Task directions: Quote all of the data below exactly, please.

Entries supplied:
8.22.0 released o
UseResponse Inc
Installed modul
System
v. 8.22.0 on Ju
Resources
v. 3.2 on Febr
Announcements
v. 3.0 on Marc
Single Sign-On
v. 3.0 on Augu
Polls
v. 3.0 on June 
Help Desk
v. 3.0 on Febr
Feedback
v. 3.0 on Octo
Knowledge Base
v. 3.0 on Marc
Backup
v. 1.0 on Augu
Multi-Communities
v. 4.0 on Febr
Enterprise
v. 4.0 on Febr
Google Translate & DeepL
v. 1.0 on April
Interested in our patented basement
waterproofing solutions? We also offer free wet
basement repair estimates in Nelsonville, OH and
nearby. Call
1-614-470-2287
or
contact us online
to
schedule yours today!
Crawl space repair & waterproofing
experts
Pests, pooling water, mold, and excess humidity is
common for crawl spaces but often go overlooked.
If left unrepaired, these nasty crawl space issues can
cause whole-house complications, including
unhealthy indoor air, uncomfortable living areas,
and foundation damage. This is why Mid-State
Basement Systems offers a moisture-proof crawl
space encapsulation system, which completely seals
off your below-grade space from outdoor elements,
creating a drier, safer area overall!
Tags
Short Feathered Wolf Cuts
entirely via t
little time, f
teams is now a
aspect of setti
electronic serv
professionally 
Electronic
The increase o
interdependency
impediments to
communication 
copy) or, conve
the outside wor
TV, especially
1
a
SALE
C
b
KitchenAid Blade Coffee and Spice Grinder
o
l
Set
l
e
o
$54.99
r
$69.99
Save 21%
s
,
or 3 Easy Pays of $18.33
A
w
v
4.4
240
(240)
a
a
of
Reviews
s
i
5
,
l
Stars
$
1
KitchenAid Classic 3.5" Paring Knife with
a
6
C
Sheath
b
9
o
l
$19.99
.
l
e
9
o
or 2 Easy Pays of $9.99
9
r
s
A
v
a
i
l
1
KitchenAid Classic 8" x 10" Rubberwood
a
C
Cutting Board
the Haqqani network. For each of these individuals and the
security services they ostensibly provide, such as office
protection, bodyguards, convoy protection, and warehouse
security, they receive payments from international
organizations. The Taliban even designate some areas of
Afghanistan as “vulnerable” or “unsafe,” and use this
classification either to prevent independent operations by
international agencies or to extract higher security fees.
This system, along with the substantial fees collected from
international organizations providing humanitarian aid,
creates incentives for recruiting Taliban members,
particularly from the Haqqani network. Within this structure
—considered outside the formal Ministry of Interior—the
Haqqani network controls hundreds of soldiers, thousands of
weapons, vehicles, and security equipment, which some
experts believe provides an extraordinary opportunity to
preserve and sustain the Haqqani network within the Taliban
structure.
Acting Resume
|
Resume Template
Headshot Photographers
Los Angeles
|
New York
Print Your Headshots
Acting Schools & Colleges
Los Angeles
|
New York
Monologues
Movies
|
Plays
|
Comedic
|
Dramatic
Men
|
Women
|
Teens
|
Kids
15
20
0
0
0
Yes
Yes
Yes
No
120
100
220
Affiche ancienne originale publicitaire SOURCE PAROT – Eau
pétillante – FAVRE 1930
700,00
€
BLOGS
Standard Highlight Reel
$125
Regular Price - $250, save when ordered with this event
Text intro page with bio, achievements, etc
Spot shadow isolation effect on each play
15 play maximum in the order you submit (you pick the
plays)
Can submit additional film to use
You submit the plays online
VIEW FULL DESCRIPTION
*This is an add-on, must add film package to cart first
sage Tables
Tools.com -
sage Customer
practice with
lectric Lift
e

Finished task:
8.22.0 released o
UseResponse Inc
Installed modul
System
v. 8.22.0 on Ju
Resources
v. 3.2 on Febr
Announcements
v. 3.0 on Marc
Single Sign-On
v. 3.0 on Augu
Polls
v. 3.0 on June 
Help Desk
v. 3.0 on Febr
Feedback
v. 3.0 on Octo
Knowledge Base
v. 3.0 on Marc
Backup
v. 1.0 on Augu
Multi-Communities
v. 4.0 on Febr
Enterprise
v. 4.0 on Febr
Google Translate & DeepL
v. 1.0 on April
Interested in our patented basement
waterproofing solutions? We also offer free wet
basement repair estimates in Nelsonville, OH and
nearby. Call
1-614-470-2287
or
contact us online
to
schedule yours today!
Crawl space repair & waterproofing
experts
Pests, pooling water, mold, and excess humidity is
common for crawl spaces but often go overlooked.
If left unrepaired, these nasty crawl space issues can
cause whole-house complications, including
unhealthy indoor air, uncomfortable living areas,
and foundation damage. This is why Mid-State
Basement Systems offers a moisture-proof crawl
space encapsulation system, which completely seals
off your below-grade space from outdoor elements,
creating a drier, safer area overall!
Tags
Short Feathered Wolf Cuts
entirely via t
little time, f
teams is now a
aspect of setti
electronic serv
professionally 
Electronic
The increase o
interdependency
impediments to
communication 
copy) or, conve
the outside wor
TV, especially
1
a
SALE
C
b
KitchenAid Blade Coffee and Spice Grinder
o
l
Set
l
e
o
$54.99
r
$69.99
Save 21%
s
,
or 3 Easy Pays of $18.33
A
w
v
4.4
240
(240)
a
a
of
Reviews
s
i
5
,
l
Stars
$
1
KitchenAid Classic 3.5" Paring Knife with
a
6
C
Sheath
b
9
o
l
$19.99
.
l
e
9
o
or 2 Easy Pays of $9.99
9
r
s
A
v
a
i
l
1
KitchenAid Classic 8" x 10" Rubberwood
a
C
Cutting Board
the Haqqani network. For each of these individuals and the
security services they ostensibly provide, such as office
protection, bodyguards, convoy protection, and warehouse
security, they receive payments from international
organizations. The Taliban even designate some areas of
Afghanistan as “vulnerable” or “unsafe,” and use this
classification either to prevent independent operations by
international agencies or to extract higher security fees.
This system, along with the substantial fees collected from
international organizations providing humanitarian aid,
creates incentives for recruiting Taliban members,
particularly from the Haqqani network. Within this structure
—considered outside the formal Ministry of Interior—the
Haqqani network controls hundreds of soldiers, thousands of
weapons, vehicles, and security equipment, which some
experts believe provides an extraordinary opportunity to
preserve and sustain the Haqqani network within the Taliban
structure.
Acting Resume
|
Resume Template
Headshot Photographers
Los Angeles
|
New York
Print Your Headshots
Acting Schools & Colleges
Los Angeles
|
New York
Monologues
Movies
|
Plays
|
Comedic
|
Dramatic
Men
|
Women
|
Teens
|
Kids
15
20
0
0
0
Yes
Yes
Yes
No
120
100
220
Affiche ancienne originale publicitaire SOURCE PAROT – Eau
pétillante – FAVRE 1930
700,00
€
BLOGS
Standard Highlight Reel
$125
Regular Price - $250, save when ordered with this event
Text intro page with bio, achievements, etc
Spot shadow isolation effect on each play
15 play maximum in the order you submit (you pick the
plays)
Can submit additional film to use
You submit the plays online
VIEW FULL DESCRIPTION
*This is an add-on, must add film package to cart first
sage Tables
Tools.com -
sage Customer
practice with
lectric Lift
e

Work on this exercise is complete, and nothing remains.